*Problem description*
Pick out every line in the entries that contains the string "mogące", matching case exactly, and copy each one in full.

------ Material shown

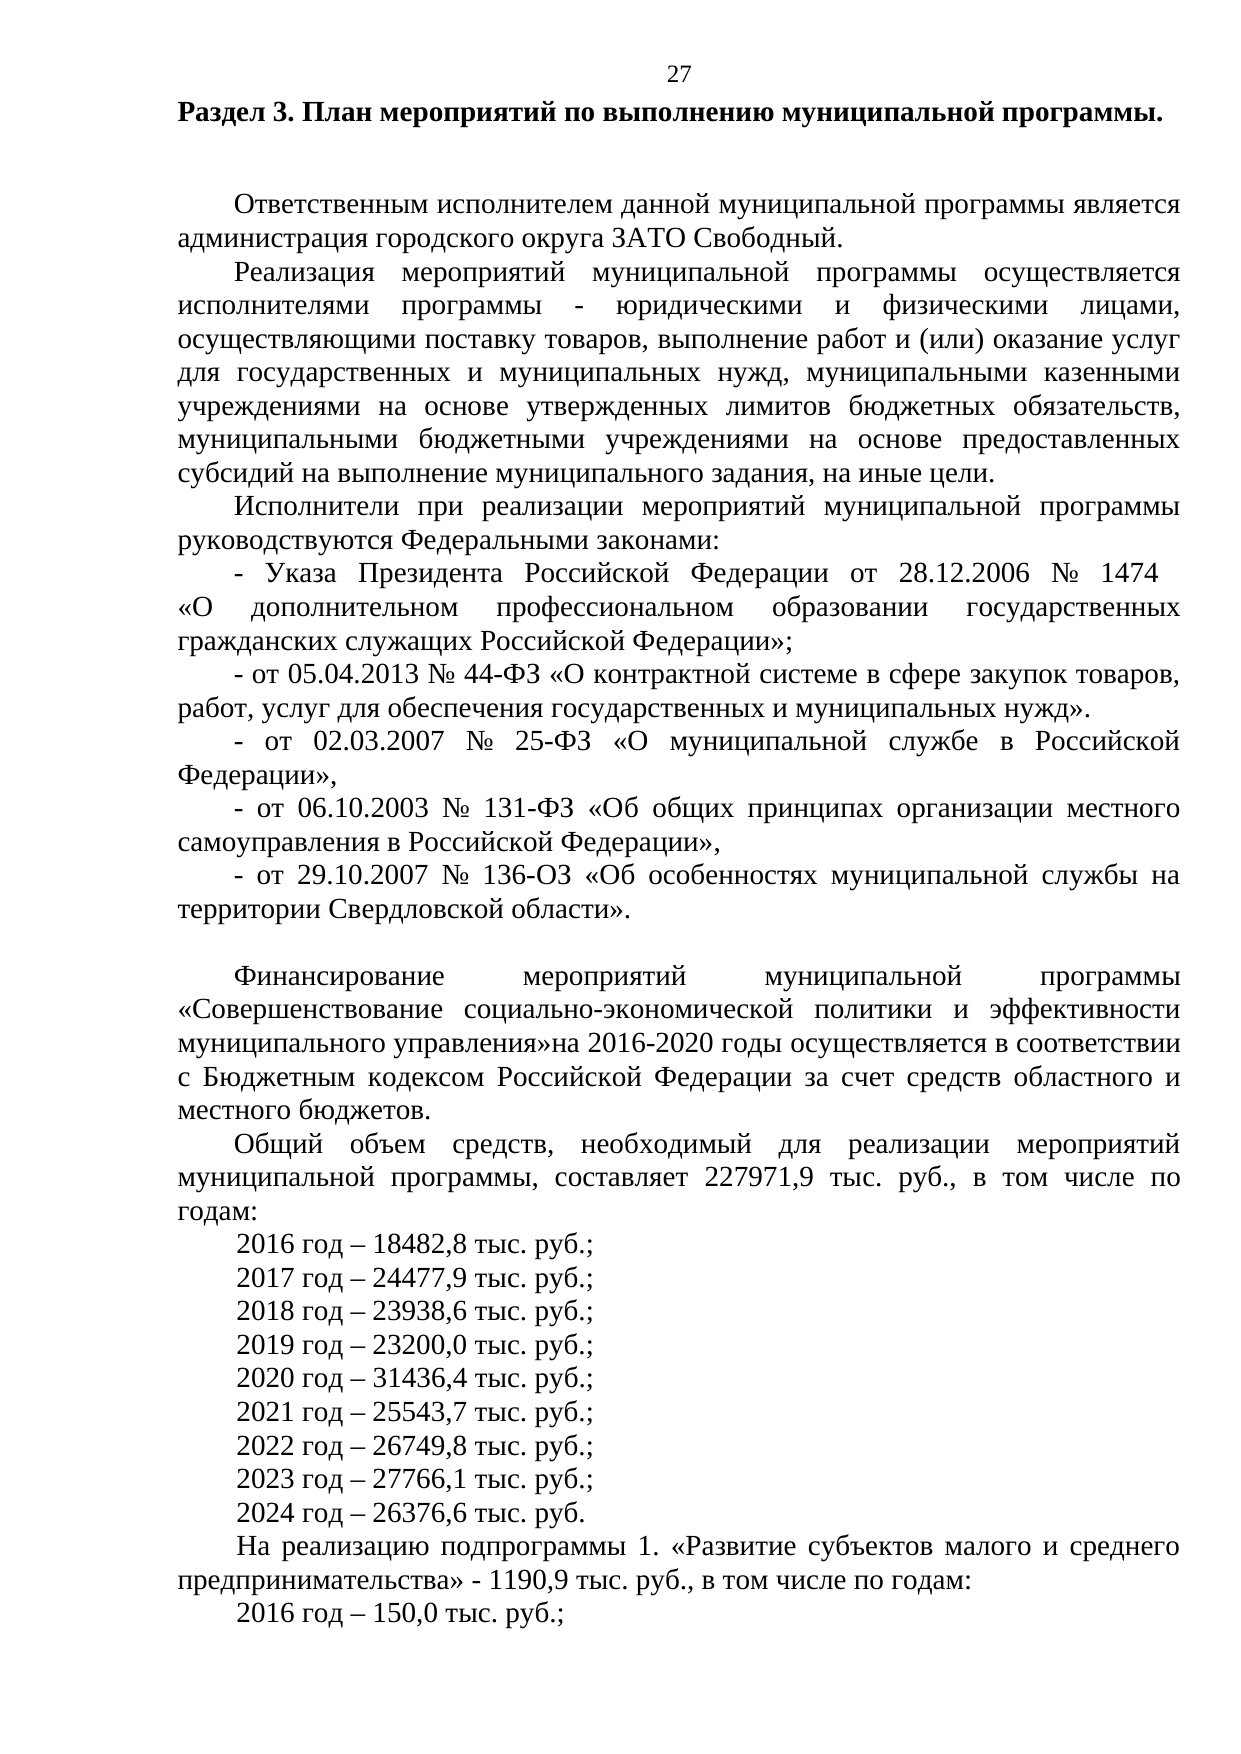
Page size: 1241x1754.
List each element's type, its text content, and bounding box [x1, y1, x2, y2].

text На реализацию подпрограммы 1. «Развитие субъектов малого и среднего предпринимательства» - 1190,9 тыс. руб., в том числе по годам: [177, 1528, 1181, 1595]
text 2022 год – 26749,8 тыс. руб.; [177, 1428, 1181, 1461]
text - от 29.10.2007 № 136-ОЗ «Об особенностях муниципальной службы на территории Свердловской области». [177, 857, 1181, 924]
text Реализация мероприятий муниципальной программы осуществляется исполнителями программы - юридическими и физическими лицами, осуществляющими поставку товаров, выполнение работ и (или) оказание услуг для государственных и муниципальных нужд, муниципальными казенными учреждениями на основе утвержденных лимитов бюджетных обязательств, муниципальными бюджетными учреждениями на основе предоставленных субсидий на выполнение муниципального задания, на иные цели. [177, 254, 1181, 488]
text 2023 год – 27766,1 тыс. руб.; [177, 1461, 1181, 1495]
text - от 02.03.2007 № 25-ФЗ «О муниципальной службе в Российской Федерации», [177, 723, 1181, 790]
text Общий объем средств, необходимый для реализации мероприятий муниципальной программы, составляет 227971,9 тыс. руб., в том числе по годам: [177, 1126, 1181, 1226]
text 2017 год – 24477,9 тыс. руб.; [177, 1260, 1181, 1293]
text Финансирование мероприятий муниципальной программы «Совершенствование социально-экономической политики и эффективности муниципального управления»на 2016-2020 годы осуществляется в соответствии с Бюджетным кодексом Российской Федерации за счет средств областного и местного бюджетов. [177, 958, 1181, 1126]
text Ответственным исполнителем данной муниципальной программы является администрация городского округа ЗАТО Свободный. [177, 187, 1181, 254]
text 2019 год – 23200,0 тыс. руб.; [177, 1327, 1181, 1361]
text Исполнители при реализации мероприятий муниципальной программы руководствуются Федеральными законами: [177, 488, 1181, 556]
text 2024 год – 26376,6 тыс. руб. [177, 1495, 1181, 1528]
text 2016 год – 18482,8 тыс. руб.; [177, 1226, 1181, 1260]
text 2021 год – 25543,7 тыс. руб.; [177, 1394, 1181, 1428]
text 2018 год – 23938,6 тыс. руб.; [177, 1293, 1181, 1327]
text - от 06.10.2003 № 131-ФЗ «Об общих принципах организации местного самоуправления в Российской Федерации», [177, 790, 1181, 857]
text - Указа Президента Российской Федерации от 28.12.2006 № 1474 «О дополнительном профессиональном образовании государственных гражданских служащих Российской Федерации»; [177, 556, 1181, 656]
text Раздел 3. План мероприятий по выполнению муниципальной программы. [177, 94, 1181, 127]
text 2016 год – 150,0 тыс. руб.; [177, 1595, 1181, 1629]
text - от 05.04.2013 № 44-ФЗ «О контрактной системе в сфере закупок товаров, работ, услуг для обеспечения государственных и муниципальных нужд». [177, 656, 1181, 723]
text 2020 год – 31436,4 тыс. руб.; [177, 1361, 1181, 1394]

------------
------ Material shown

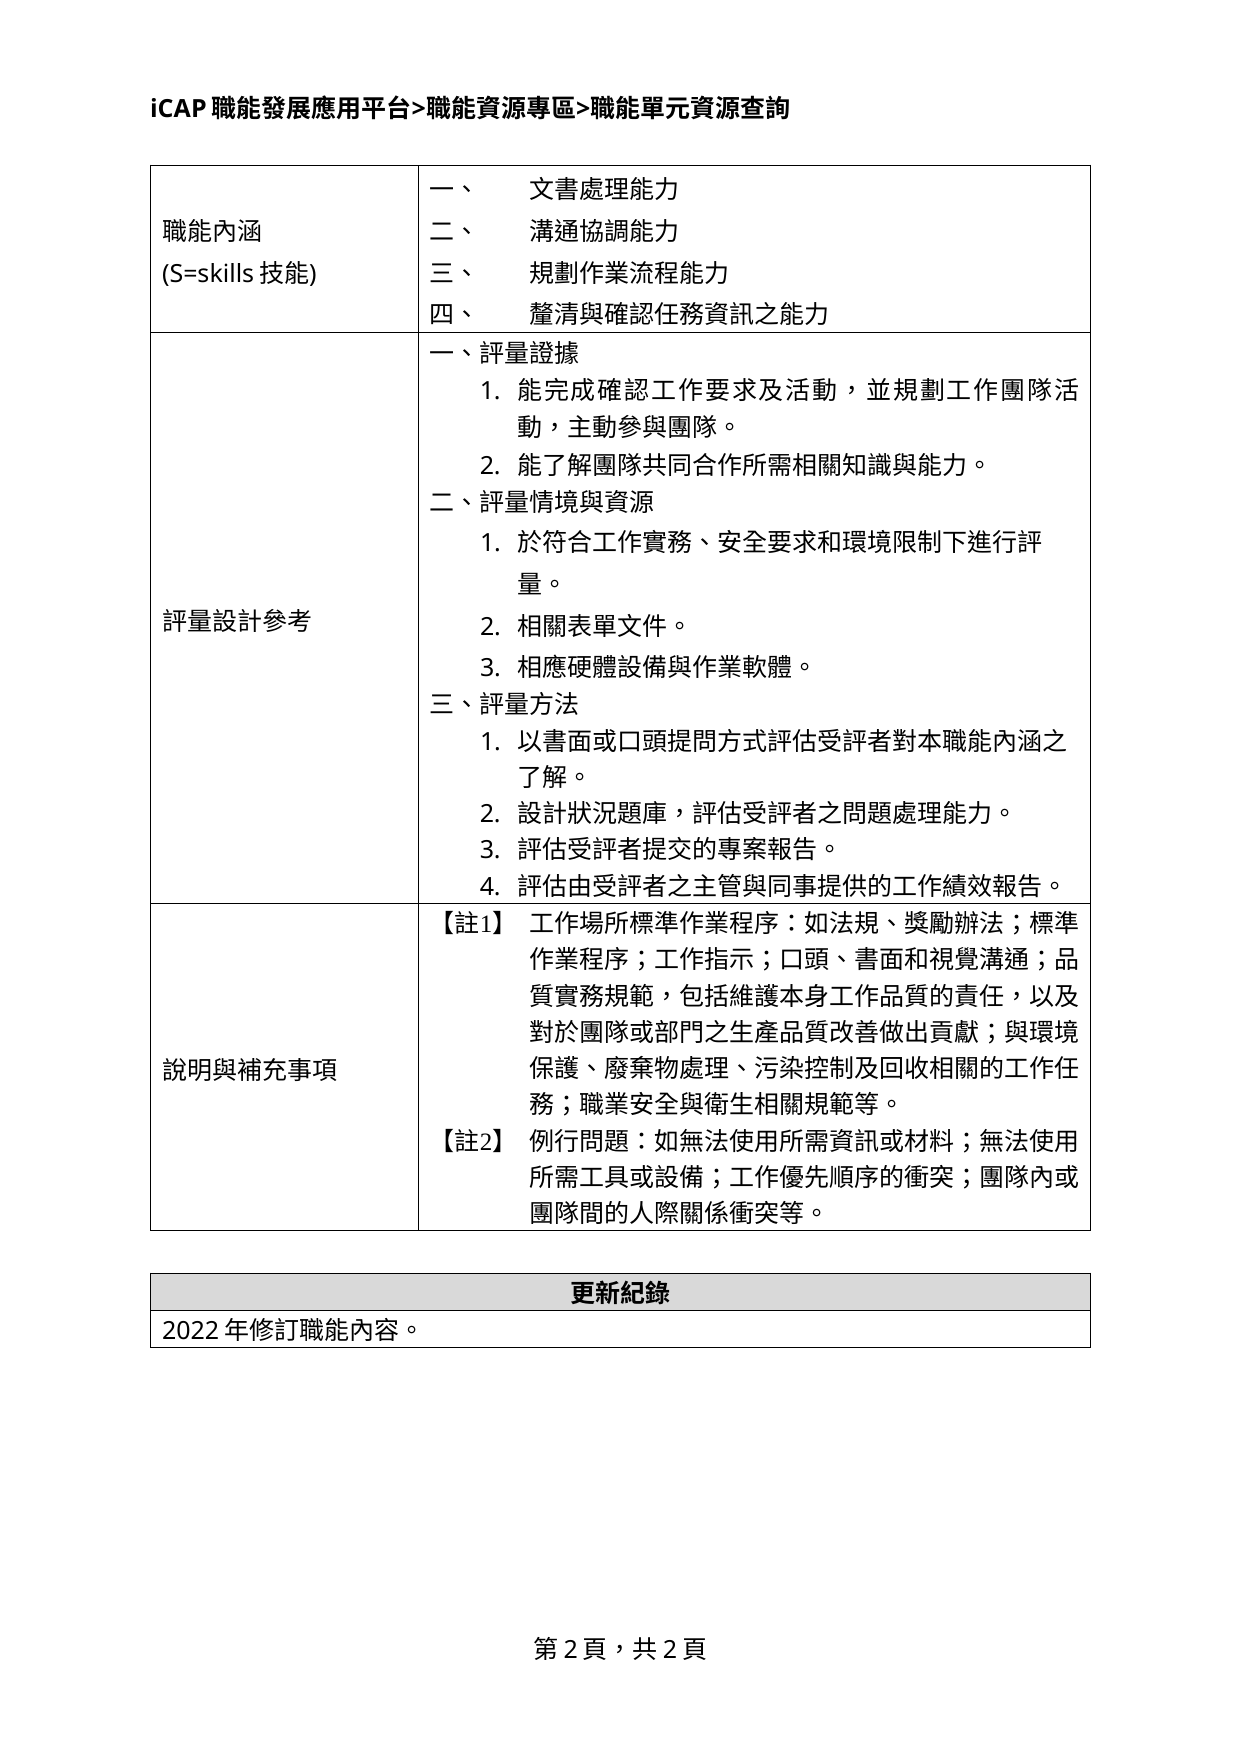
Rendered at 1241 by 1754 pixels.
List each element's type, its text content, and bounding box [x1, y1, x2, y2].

------------
------ Material shown

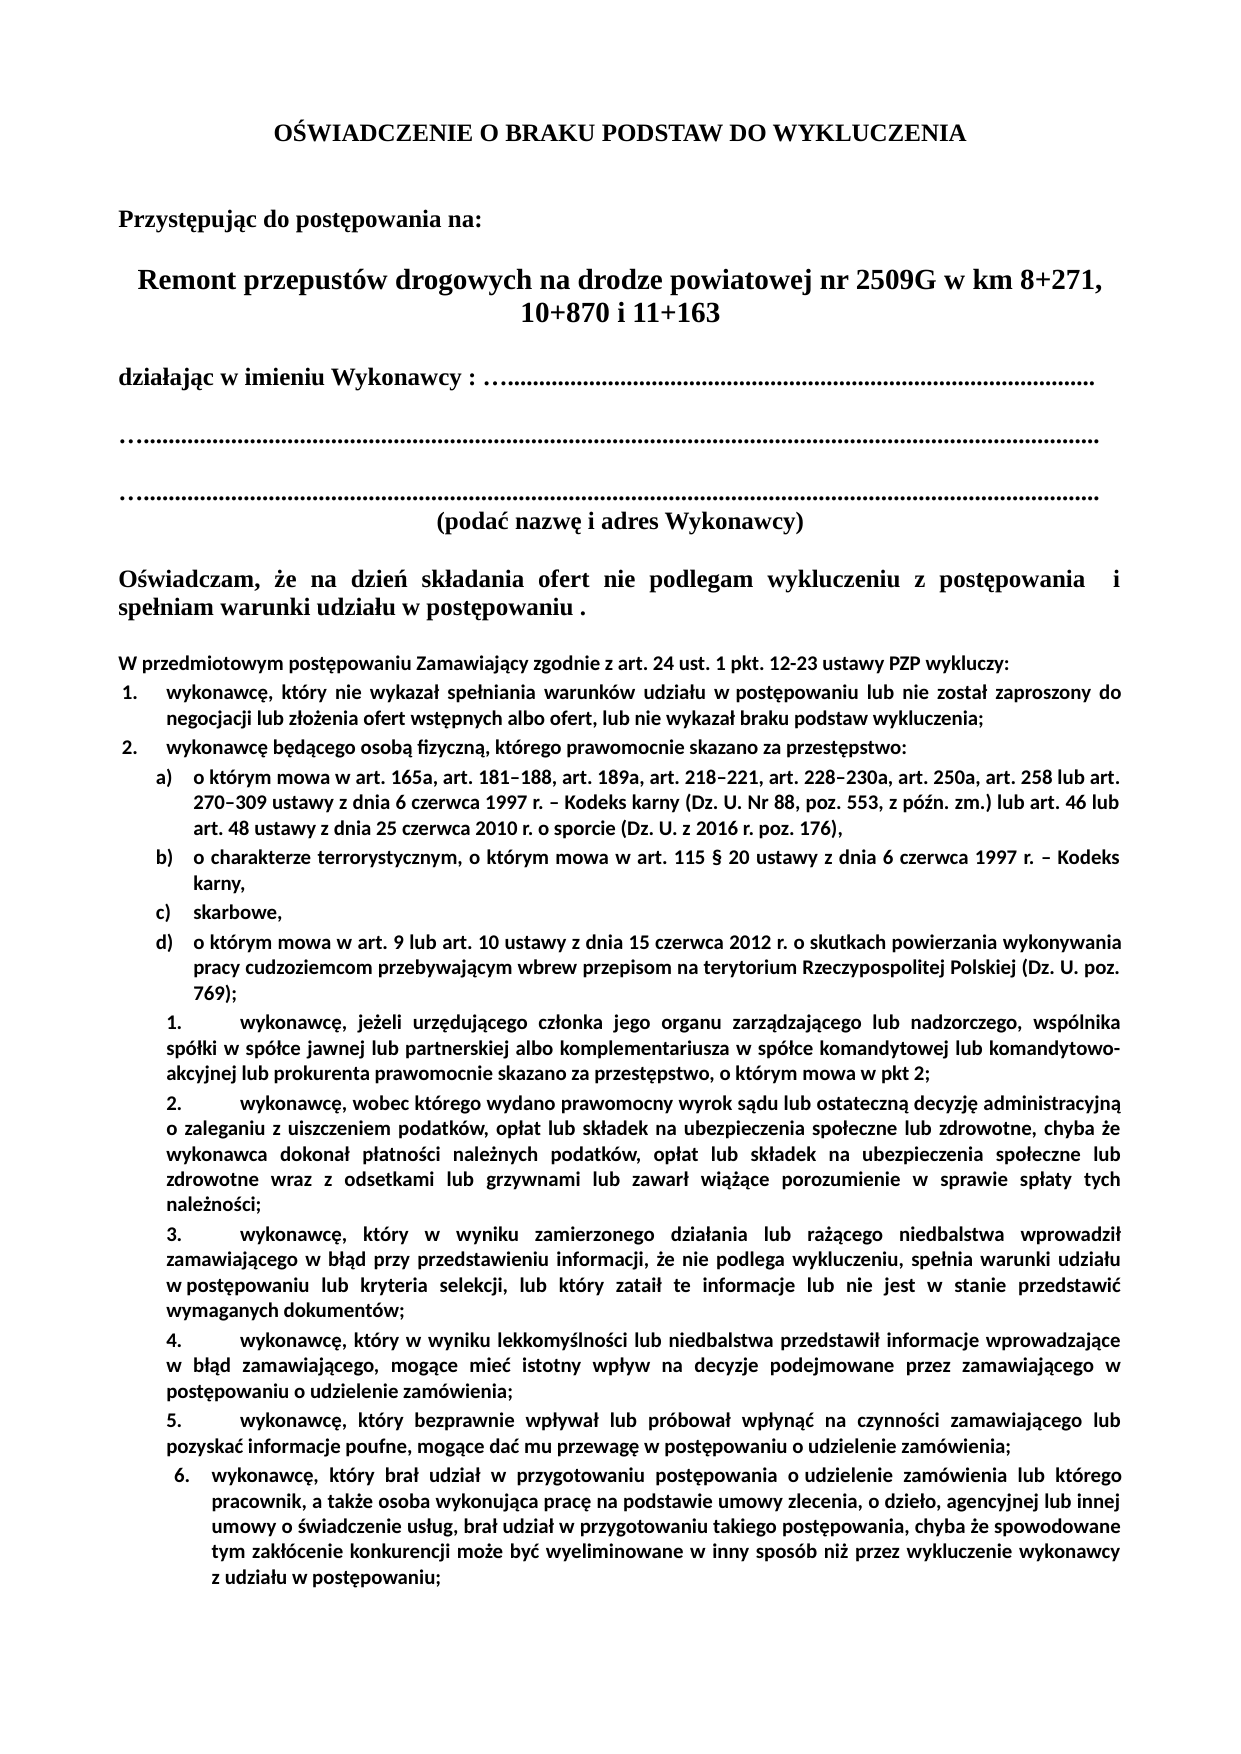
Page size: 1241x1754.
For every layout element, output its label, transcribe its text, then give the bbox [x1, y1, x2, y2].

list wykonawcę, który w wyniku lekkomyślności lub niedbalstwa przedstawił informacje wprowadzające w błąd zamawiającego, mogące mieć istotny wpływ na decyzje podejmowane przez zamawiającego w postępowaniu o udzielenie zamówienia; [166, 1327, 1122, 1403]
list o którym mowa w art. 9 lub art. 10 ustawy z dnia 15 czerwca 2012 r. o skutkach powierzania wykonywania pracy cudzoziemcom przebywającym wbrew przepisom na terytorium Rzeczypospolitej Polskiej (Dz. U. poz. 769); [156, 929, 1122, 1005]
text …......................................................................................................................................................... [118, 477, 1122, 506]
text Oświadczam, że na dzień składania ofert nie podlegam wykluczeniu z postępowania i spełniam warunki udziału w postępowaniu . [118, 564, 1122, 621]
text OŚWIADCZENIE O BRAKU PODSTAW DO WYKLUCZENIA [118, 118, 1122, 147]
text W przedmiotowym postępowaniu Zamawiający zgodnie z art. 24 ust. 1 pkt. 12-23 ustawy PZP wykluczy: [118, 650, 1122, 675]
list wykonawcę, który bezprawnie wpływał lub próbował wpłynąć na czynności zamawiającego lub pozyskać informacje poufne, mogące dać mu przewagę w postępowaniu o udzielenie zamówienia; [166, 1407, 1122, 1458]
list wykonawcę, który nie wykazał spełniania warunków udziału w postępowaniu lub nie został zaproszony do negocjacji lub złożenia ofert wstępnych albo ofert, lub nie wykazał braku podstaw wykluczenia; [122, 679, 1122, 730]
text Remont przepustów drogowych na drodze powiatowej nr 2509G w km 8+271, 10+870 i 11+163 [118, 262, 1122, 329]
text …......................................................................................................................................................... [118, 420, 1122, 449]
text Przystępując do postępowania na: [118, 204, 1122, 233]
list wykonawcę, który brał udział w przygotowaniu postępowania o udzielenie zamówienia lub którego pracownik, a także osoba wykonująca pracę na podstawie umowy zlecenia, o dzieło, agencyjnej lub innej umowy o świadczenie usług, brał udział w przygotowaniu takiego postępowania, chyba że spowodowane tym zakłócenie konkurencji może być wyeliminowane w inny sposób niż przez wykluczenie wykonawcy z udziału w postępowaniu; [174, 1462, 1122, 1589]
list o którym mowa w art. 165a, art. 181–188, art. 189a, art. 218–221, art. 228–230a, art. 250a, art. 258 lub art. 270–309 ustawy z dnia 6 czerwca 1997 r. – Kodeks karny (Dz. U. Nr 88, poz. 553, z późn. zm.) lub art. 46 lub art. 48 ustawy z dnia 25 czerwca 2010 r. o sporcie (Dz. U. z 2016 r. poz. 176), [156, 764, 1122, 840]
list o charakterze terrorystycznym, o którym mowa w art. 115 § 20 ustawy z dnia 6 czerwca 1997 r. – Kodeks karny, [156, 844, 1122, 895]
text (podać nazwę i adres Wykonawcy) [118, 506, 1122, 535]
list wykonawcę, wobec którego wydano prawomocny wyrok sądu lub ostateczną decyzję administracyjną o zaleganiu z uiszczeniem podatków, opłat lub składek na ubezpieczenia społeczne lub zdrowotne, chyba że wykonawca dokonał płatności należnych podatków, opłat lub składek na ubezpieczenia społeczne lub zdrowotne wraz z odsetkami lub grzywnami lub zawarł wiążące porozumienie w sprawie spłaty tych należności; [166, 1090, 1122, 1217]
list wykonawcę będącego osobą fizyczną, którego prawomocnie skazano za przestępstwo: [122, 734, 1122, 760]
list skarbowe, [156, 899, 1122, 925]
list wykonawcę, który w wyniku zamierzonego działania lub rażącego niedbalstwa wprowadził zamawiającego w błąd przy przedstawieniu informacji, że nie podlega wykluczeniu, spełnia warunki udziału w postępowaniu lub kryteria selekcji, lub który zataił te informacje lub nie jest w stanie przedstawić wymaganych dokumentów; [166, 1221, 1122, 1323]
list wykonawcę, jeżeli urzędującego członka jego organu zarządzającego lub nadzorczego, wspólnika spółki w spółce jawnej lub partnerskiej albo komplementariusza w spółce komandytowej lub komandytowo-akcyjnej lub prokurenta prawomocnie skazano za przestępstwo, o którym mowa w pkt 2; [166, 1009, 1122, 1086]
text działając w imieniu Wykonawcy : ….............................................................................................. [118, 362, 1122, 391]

------------

*Written response*
list wykonawcę, który w wyniku lekkomyślności lub niedbalstwa przedstawił informacje wprowadzające w błąd zamawiającego, mogące mieć istotny wpływ na decyzje podejmowane przez zamawiającego w postępowaniu o udzielenie zamówienia; [166, 1327, 1122, 1403]
list wykonawcę, który bezprawnie wpływał lub próbował wpłynąć na czynności zamawiającego lub pozyskać informacje poufne, mogące dać mu przewagę w postępowaniu o udzielenie zamówienia; [166, 1407, 1122, 1458]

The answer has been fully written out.